◆ Work to complete
• a. Decide whether each statement below agrees with the court martial decision: (i) the trial began on 16 June 2011; (ii) the second charge ended in a finding of guilty; (iii) the sentence included a fine of $2000. Answer yes or no for each, quoting the deciding words of the decision.
• b. Write the next part of the court martial decision, picking up after its final sentence.

◆ Passage provided
____

Courts Martial

Decision Information

Summary:

Date of commencement of the trial: 16 June 2011

Location: 6080 Young Street, 5th floor, courtroom, Halifax, NS

Charges
•Charges 1, 4, 6, 8: S. 90 NDA, absented himself without leave.
•Charge 2: S. 83 NDA, disobeyed a lawful command of a superior officer.
•Charge 3: S. 101.1 NDA, failed to comply with a condition imposed under Division 3.
•Charges 5, 7: S. 101.1 NDA, failed to comply with a condition of an undertaking given under Division 3.

Results
•FINDINGS: Charges 1, 3, 4, 5, 6, 7, 8: Guilty. Charge 2: Withdrawn
•SENTENCE: Detention for a period of 23 days and a fine in the amount of $2000.

Decision Content

COURT MARTIAL

 

Citation:  R v Coombs, 2011 CM 3006

 

Date:  20110616

Docket:  201128

 

Standing Court Martial

 

Canadian Forces Base Halifax

Halifax, Nova Scotia, Canada

 

Between: 

 

Her Majesty the Queen

 

- and -

 

Ordinary Seaman K. C. Coombs, Offender

 

 

Before:  Lieutenant-Colonel L.-V. d'Auteuil, M.J.

 


 

REASONS FOR SENTENCE

 

(Orally)

 

[1]               Ordinary Seaman Coombs, having accepted and recorded a plea of guilty in respect of the first and third to eighth charge on the charge sheet, the court now finds you guilty of these charges.  The second charge having been withdrawn by the prosecutor, then the court is left with no other charges to deal with.

____

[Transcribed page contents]
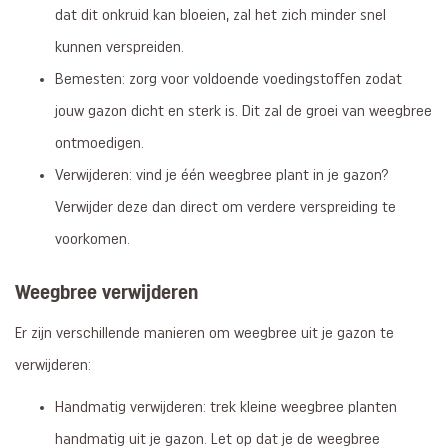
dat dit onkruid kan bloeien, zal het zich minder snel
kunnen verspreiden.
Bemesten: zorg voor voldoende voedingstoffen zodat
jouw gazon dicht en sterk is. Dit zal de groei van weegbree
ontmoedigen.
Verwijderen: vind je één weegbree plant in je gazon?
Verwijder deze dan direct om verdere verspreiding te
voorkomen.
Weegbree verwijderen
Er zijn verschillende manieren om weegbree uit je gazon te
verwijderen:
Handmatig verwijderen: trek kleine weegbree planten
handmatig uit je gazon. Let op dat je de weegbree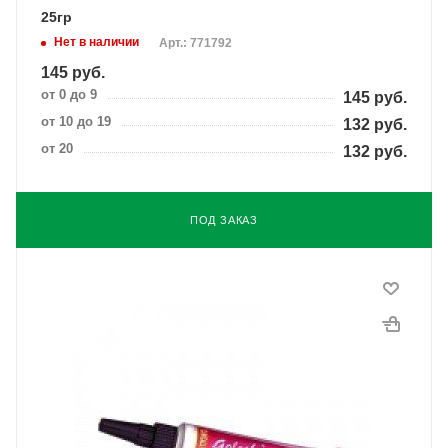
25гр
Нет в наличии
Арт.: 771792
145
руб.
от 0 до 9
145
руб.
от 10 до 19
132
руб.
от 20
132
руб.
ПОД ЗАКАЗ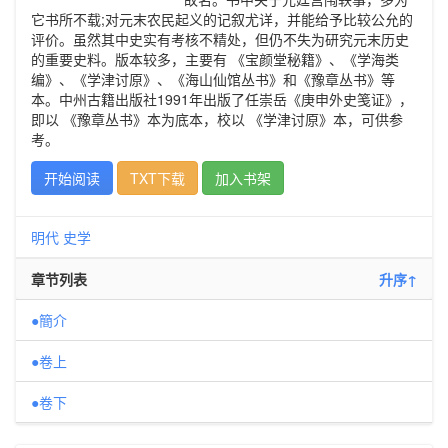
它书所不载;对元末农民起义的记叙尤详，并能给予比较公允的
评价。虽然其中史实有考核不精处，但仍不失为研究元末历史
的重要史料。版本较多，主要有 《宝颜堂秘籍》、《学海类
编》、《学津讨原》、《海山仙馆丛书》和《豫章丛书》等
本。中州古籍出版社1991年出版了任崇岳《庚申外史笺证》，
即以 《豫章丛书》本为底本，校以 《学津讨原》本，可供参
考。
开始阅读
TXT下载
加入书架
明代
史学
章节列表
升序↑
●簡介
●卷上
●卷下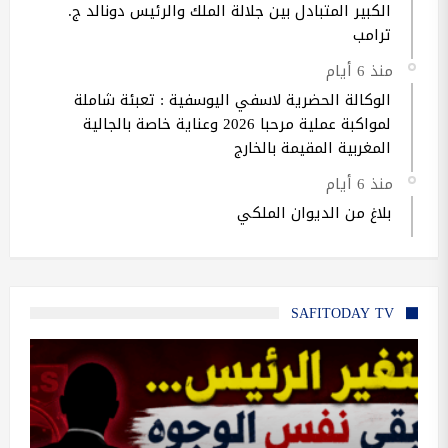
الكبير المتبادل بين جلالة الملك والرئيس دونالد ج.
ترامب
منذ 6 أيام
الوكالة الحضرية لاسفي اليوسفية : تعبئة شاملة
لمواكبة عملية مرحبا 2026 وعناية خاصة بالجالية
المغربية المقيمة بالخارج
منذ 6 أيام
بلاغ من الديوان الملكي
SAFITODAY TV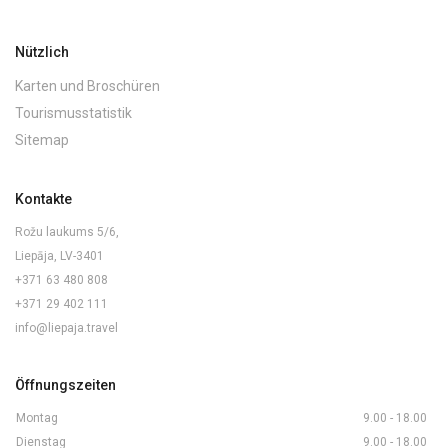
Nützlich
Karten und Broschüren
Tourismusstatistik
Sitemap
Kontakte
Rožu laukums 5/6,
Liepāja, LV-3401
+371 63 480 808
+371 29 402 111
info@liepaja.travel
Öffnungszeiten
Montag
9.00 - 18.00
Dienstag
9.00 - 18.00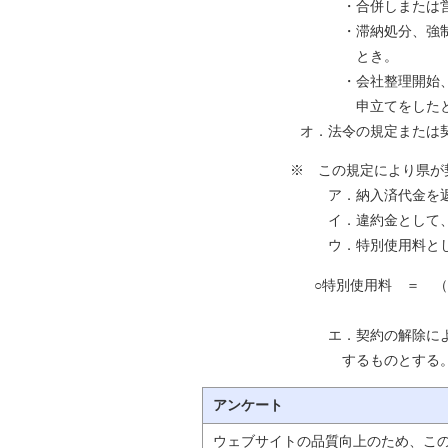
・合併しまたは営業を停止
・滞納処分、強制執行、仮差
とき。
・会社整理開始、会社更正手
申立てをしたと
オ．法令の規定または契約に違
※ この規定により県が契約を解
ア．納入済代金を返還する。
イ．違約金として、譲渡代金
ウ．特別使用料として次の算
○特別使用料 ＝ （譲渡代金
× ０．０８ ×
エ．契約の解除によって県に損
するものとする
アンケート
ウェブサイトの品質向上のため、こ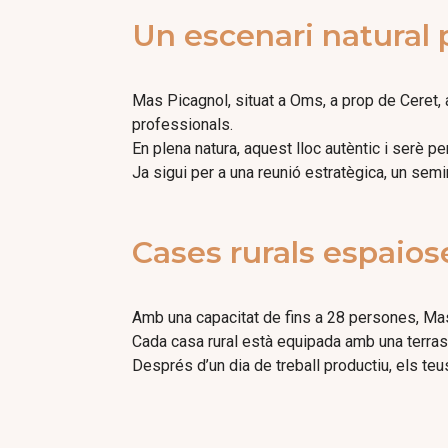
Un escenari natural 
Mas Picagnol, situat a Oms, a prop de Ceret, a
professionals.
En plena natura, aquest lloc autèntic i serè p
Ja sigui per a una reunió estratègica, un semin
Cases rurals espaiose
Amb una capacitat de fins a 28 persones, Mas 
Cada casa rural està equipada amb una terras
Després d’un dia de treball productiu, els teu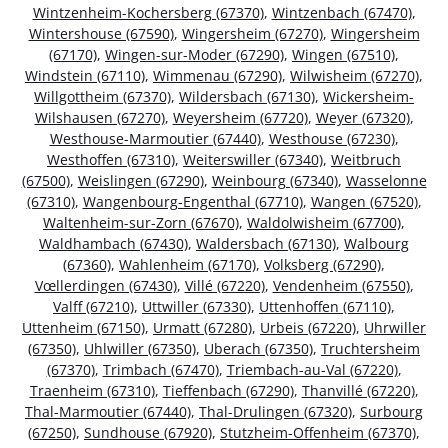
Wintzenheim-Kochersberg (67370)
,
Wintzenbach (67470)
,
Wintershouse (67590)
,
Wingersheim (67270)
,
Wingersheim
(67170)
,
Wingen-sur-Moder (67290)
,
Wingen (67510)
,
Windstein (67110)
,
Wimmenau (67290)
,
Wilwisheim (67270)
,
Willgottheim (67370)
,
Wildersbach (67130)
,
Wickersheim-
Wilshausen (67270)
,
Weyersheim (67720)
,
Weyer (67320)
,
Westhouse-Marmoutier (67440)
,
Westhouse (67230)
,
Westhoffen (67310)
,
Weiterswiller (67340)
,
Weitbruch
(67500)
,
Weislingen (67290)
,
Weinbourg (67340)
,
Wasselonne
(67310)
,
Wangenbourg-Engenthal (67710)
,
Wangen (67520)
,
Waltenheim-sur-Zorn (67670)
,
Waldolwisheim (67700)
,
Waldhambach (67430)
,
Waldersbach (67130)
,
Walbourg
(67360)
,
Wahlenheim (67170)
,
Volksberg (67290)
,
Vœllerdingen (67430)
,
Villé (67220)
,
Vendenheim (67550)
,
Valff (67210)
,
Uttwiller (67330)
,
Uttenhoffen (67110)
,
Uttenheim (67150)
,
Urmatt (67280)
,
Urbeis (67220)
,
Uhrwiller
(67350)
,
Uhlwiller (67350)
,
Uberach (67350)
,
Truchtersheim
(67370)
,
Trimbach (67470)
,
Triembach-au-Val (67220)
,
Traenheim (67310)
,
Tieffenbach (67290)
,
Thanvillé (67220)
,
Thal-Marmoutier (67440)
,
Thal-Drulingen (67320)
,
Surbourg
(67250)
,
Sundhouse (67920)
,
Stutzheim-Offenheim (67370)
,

____

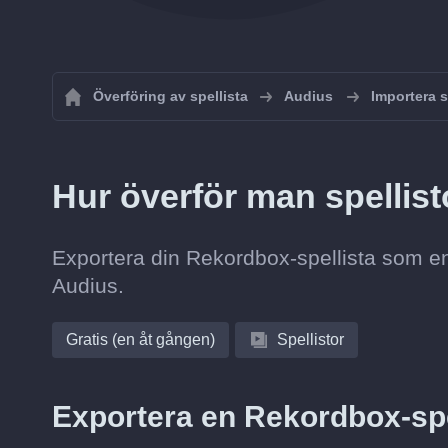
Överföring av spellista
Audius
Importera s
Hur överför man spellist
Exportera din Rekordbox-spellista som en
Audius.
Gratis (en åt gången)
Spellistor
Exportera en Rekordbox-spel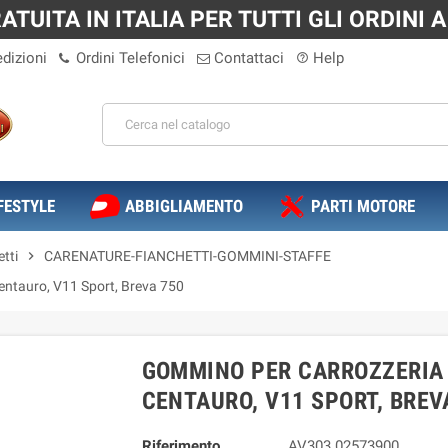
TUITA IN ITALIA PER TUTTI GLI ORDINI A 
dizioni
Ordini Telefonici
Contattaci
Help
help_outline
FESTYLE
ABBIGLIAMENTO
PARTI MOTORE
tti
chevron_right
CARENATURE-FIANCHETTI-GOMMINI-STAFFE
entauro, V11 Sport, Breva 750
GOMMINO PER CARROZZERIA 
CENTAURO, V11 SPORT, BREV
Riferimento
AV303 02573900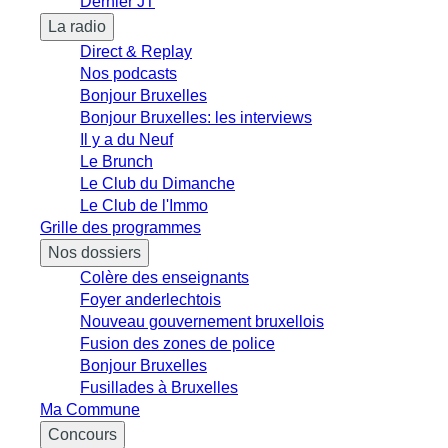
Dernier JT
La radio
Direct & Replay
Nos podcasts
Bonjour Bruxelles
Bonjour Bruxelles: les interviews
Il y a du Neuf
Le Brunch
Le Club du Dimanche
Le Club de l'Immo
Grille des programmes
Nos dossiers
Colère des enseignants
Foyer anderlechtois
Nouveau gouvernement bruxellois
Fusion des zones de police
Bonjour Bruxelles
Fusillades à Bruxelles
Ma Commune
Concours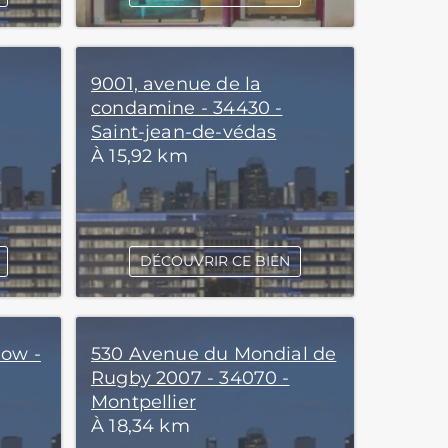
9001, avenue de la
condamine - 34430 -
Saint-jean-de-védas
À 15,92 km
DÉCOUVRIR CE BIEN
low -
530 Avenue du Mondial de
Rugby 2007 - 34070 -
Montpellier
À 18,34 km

____

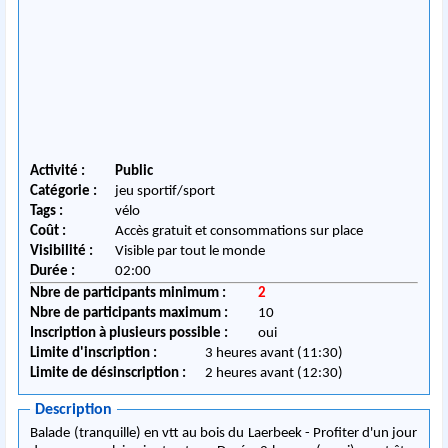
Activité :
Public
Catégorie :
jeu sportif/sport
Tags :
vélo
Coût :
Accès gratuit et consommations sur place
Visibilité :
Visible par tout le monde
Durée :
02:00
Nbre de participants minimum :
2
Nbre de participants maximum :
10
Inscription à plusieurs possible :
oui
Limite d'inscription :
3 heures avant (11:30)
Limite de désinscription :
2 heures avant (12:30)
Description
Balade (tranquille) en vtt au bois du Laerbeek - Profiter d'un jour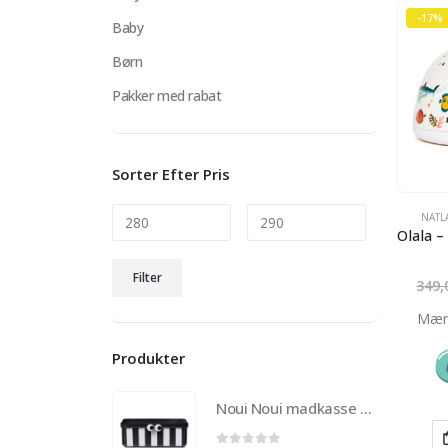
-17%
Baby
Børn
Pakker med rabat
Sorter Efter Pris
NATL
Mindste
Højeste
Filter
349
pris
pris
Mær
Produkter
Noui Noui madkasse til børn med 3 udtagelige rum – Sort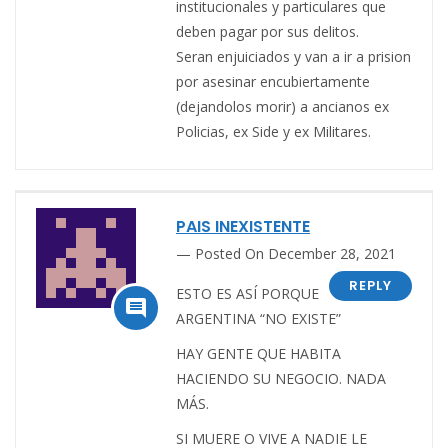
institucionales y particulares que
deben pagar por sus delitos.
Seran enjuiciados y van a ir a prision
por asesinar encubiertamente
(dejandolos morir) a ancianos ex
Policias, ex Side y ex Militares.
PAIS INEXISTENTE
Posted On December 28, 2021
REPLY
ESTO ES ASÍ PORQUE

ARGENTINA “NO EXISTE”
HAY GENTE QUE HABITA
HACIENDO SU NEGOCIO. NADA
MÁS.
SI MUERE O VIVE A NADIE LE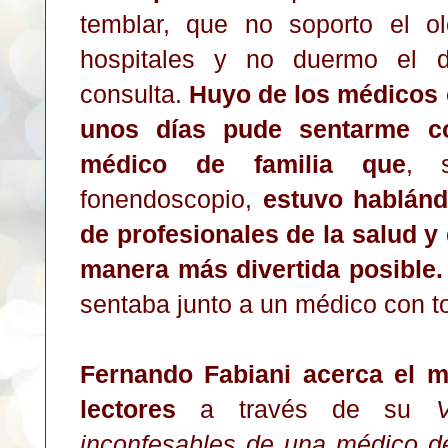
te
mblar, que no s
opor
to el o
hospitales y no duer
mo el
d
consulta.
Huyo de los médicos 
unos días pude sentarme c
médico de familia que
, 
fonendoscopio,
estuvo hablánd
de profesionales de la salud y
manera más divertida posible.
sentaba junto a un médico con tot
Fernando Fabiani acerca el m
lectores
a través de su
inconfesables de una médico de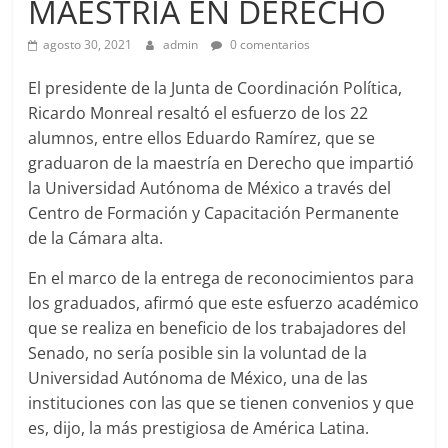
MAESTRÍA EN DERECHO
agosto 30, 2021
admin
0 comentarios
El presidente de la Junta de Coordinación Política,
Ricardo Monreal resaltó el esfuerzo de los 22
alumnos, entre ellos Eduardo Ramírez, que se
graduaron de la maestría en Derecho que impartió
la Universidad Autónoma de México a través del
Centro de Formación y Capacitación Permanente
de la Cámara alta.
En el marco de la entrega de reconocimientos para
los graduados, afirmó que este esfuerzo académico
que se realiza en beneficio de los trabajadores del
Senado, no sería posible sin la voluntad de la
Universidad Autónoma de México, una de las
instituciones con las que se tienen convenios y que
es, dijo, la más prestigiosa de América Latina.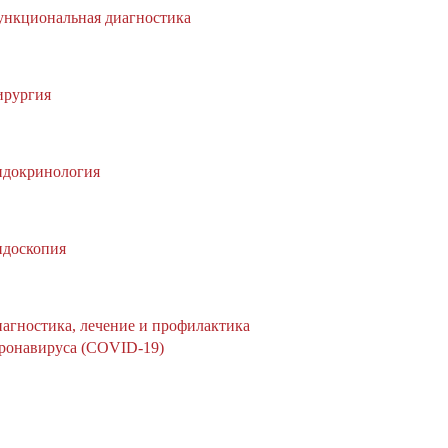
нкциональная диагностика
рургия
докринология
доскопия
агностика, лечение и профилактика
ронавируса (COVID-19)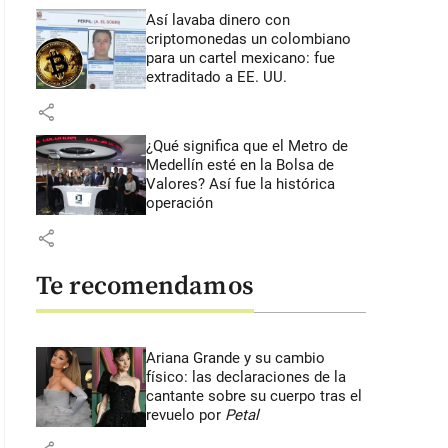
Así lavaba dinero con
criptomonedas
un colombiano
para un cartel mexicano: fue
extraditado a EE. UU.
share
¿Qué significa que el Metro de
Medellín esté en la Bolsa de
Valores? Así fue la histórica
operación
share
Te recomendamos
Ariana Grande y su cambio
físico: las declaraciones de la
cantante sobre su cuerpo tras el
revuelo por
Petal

____

◆ Answer set
• a.
(i) Yes: "Date of commencement of the trial: 16 June 2011"
(ii) No: "Charge 2: Withdrawn"
(iii) Yes: "a fine in the amount of $2000"

• b.
 

[2]               It is now my duty as the military judge who is presiding at this Standing Court Martial to determine the sentence.

 

[3]               The military justice system constitutes the ultimate mean to enforce discipline in the Canadian Forces which is a fundamental element of the military activity.  The purpose of this system is to prevent misconduct or in a more positive way, see the promotion of good conduct.  It is through discipline that an Armed Force ensures that its members will accomplish in a trusting reliable manner successful missions.  It also ensures that public order is maintained and that those who are subject to the Code of Service Discipline are punished in the same way as any other person living in Canada.

 

[4]               It has been long recognized that the purpose of a separate system of military justice or tribunal is to allow the Armed Forces to deal with matters that pertain to the respect of the Code of Service Discipline and the maintenance of efficiency and the morale among the Canadian Forces[1].  That being said, the punishment imposed by any tribunal, military or civilian, should constitute the minimum necessary intervention that is adequate in the particular circumstances.

 

[5]               Here, in this case, the prosecutor and the offender's defence counsel made a joint submission on sentence to be imposed by the court.  They recommended that this court sentence you to detention for a period of 35 days and a fine to the amount of $2,000 in order to meet the justice requirements.  Although this court is not bound by this joint recommendation, it is generally accepted that the sentencing judge should depart from the joint submission only when there are cogent reasons for doing so.  Cogent reasons mean where the sentence is unfit, unreasonable, would bring the administration of justice into disrepute, or be contrary to the public interest.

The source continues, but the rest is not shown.